Tourists don masks at Tiananmen Square on a dusty day in Beijing on Wednesday. (WANG JING/CHINA DAILY)
Beijing likely to see continued dust as cold front failed to move it out
The sand and dust that has blanketed much of northern China and brought air quality down to dangerous levels in many cities will be on the way out in many places by Thursday morning, but that won't last, the China Meteorological Administration said on Wednesday.
It forecasts that some parts of northern China, including the Xinjiang Uygur autonomous region and the Inner Mongolia autonomous region, are likely to be hit by several rounds of dusty weather again in the next 10 days because of cold fronts, the administration said. Some parts in the area will see sandstorms, it said.
Conditions in Beijing will continue to be dusty on Thursday before the air finally starts to clear, the administration said.
The Beijing Meteorological Service issued a warning on Wednesday morning on sandy and dusty weather in the city.

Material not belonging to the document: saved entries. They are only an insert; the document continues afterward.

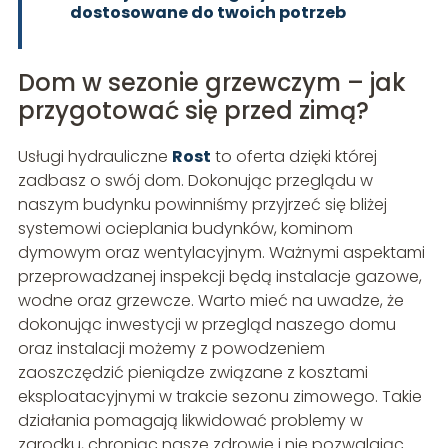
dostosowane do twoich potrzeb
Dom w sezonie grzewczym – jak
przygotować się przed zimą?
Usługi hydrauliczne
Rost
to oferta dzięki której
zadbasz o swój dom. Dokonując przeglądu w
naszym budynku powinniśmy przyjrzeć się bliżej
systemowi ocieplania budynków, kominom
dymowym oraz wentylacyjnym. Ważnymi aspektami
przeprowadzanej inspekcji będą instalacje gazowe,
wodne oraz grzewcze. Warto mieć na uwadze, że
dokonując inwestycji w przegląd naszego domu
oraz instalacji możemy z powodzeniem
zaoszczędzić pieniądze związane z kosztami
eksploatacyjnymi w trakcie sezonu zimowego. Takie
działania pomagają likwidować problemy w
zarodku, chroniąc nasze zdrowie i nie pozwalając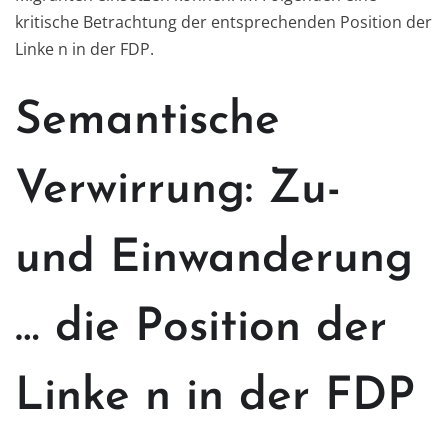
kritische Betrachtung der entsprechenden Position der
Linke n in der FDP.
Semantische
Verwirrung: Zu-
und Einwanderung
… die Position der
Linke n in der FDP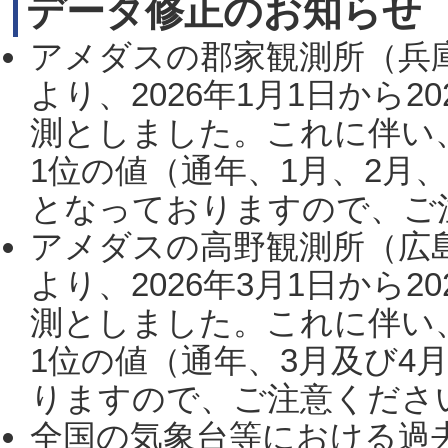
データ修正のお知らせ
アメダスの郡家観測所（兵
より、2026年1月1日から2
測としました。これに伴い
1位の値（通年、1月、2月
となっておりますので、ご注
アメダスの高野観測所（広
より、2026年3月1日から2
測としました。これに伴い
1位の値（通年、3月及び4
りますので、ご注意ください。
全国の気象台等における過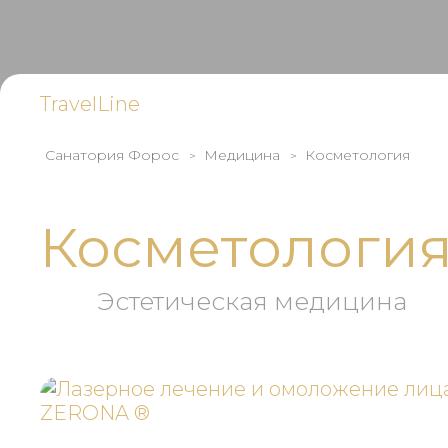
TravelLine
Санатория Форос
Медицина
Косметология
Косметологи
Эстетическая медицина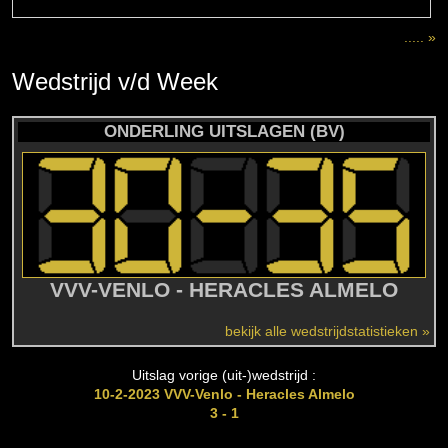
..... »
Wedstrijd
v/d
Week
ONDERLING UITSLAGEN (BV)
VVV-VENLO - HERACLES ALMELO
bekijk alle wedstrijdstatistieken »
Uitslag vorige (uit-)wedstrijd :
10-2-2023 VVV-Venlo - Heracles Almelo
3 - 1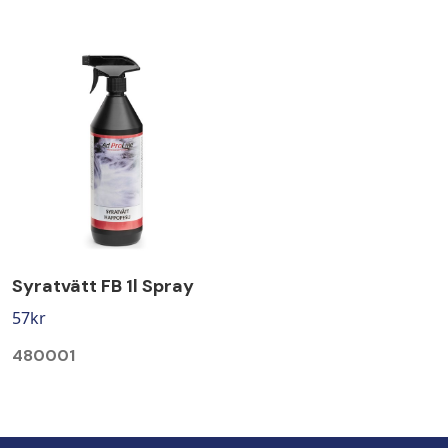
Syratvätt FB 1l Spray
57
kr
480001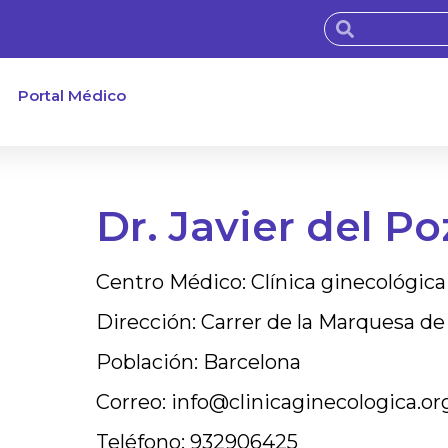
Portal Médico
Dr. Javier del P
Centro Médico: Clínica ginecológic
Dirección: Carrer de la Marquesa de 
Población: Barcelona
Correo: info@clinicaginecologica.or
Teléfono: 932906425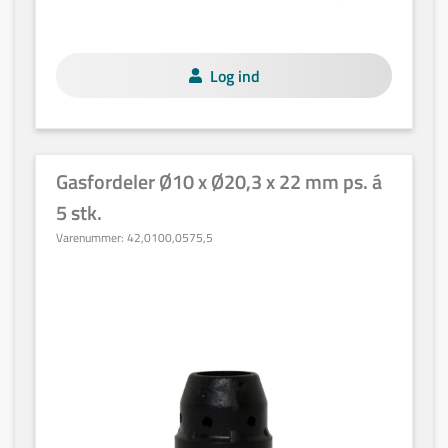
Log ind
Gasfordeler Ø10 x Ø20,3 x 22 mm ps. á
5 stk.
Varenummer:
42,0100,0575,5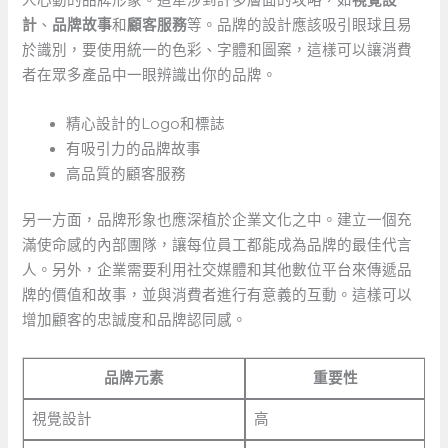
人心動的品牌形象。這牽涉到許多層面的攻略，如
視覺設
計
、
品牌故事
和
顧客服務
等。品牌的設計應該吸引眼球且易
於識別，要使用統一的色彩、字體和圖案，這樣可以讓消費
者在眾多產品中一眼辨識出你的品牌。
精心設計的Logo和標誌
有吸引力的品牌故事
高品質的顧客服務
另一方面，品牌形象也應深植於企業文化之中。建立一個充
滿使命感的內部團隊，讓每位員工都能成為品牌的最佳代言
人。另外，企業需要利用社交媒體和其他數位平台來傳遞品
牌的價值和故事，並與消費者進行有意義的互動。這樣可以
增加顧客的忠誠度和品牌認同感。
品牌元素
重要性
視覺設計
高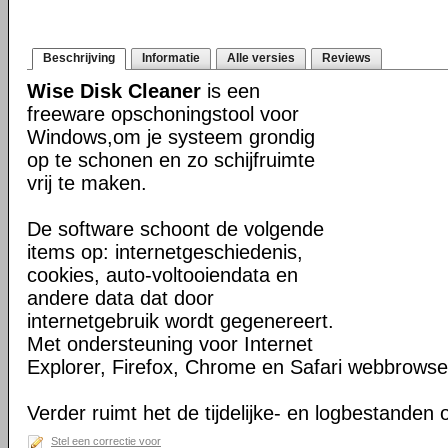
Beschrijving
Informatie
Alle versies
Reviews
Wise Disk Cleaner
is een
freeware opschoningstool voor
Windows,om je systeem grondig
op te schonen en zo schijfruimte
vrij te maken.
De software schoont de volgende
items op: internetgeschiedenis,
cookies, auto-voltooiendata en
andere data dat door
internetgebruik wordt gegenereert.
Met ondersteuning voor Internet
Explorer, Firefox, Chrome en Safari webbrowse
Verder ruimt het de tijdelijke- en logbestanden
Stel een correctie voor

Sand blew in from Mongolia on Monday, affecting an area of 1.5 million square kilometers as of Wednesday noon, including the Inner Mongolia autonomous region; Shanxi, Hebei and Jilin provinces; and Beijing and Tianjin municipalities, the administration said.
The sand worsened air quality so much in many places that it exceed the ability of equipment to measure it, the administration said.
The density of PM10－particulate matter smaller than 10 microns in diameter－reached 2,000 micrograms per cubic meter at peak levels in much of Beijing, Tianjin, Hebei province and Inner Mongolia on Wednesday, it said.
Meanwhile, PM2.5 density－smaller particles that harm health－reached as high as 335 micrograms per cubic meter, in Beijing on Wednesday morning, resulting in severe pollution.
The administration advised people to avoid outdoor activities and shut doors and windows for protection, and to be alert for objects falling from high places as a result of wind.
Gui Hailin, chief forecaster at the National Meteorological Center, said spring is the usual season for blowing sand in many parts of northern China, including Beijing.
"Northern China has received little rain and has experienced higher than normal temperatures since March, which helps create dusty weather," he said.
Zhu Lili, chief forecaster at the China National Environmental Monitoring Center, said the dust started rolling into Beijing on Tuesday night, with sand blowing from the northwest.
"The cold air helped limit the level of PM2.5 in Beijing to some degree, but the dust also resulted in higher PM10 and PM2.5," she said, explaining that the cold front failed to disperse PM2.5 and improve air quality.
Beijing issued an orange alert for air pollution on Saturday, which required that various emission-reduction measures be taken starting from Monday to Wednesday this week, such as restrictions on certain vehicles and suspension of some types of construction work.